### Provided data ###
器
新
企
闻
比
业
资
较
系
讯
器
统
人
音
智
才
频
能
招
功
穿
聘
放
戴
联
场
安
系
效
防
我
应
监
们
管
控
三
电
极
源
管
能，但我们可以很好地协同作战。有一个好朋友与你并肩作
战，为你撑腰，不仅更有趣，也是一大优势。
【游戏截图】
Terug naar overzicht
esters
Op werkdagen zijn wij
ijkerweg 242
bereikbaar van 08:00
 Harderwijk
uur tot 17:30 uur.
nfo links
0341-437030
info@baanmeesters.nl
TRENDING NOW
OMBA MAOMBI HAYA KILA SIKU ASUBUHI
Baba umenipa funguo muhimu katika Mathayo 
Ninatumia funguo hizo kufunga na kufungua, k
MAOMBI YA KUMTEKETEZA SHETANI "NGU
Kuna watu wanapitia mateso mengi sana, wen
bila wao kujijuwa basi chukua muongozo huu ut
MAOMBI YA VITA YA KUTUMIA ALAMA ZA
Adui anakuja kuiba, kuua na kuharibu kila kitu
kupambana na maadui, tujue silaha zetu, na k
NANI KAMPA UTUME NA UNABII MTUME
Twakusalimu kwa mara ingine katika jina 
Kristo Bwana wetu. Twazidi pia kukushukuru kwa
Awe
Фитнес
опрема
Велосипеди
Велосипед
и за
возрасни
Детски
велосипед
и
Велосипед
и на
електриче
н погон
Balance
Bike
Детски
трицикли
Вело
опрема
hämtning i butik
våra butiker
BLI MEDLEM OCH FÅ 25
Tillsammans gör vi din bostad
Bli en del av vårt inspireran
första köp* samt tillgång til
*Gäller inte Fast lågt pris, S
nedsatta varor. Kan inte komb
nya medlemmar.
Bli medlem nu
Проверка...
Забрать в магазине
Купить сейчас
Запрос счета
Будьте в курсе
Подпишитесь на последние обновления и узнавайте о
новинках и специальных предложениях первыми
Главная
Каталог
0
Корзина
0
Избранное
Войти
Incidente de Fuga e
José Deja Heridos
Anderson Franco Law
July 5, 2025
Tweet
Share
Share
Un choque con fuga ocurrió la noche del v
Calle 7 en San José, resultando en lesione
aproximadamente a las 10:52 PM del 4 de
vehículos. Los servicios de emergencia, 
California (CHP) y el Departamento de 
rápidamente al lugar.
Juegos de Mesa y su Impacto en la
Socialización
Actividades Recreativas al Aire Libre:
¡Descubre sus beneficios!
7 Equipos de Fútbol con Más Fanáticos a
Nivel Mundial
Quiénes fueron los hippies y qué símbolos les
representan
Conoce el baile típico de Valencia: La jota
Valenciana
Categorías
###
◆ Task description ◆
Copy exactly the lines that begin with the one containing "Bli medlem nu" and continue to the end of the records, both included, and nothing more.

◆ Output of the exercise ◆
Bli medlem nu
Проверка...
Забрать в магазине
Купить сейчас
Запрос счета
Будьте в курсе
Подпишитесь на последние обновления и узнавайте о
новинках и специальных предложениях первыми
Главная
Каталог
0
Корзина
0
Избранное
Войти
Incidente de Fuga e
José Deja Heridos
Anderson Franco Law
July 5, 2025
Tweet
Share
Share
Un choque con fuga ocurrió la noche del v
Calle 7 en San José, resultando en lesione
aproximadamente a las 10:52 PM del 4 de
vehículos. Los servicios de emergencia, 
California (CHP) y el Departamento de 
rápidamente al lugar.
Juegos de Mesa y su Impacto en la
Socialización
Actividades Recreativas al Aire Libre:
¡Descubre sus beneficios!
7 Equipos de Fútbol con Más Fanáticos a
Nivel Mundial
Quiénes fueron los hippies y qué símbolos les
representan
Conoce el baile típico de Valencia: La jota
Valenciana
Categorías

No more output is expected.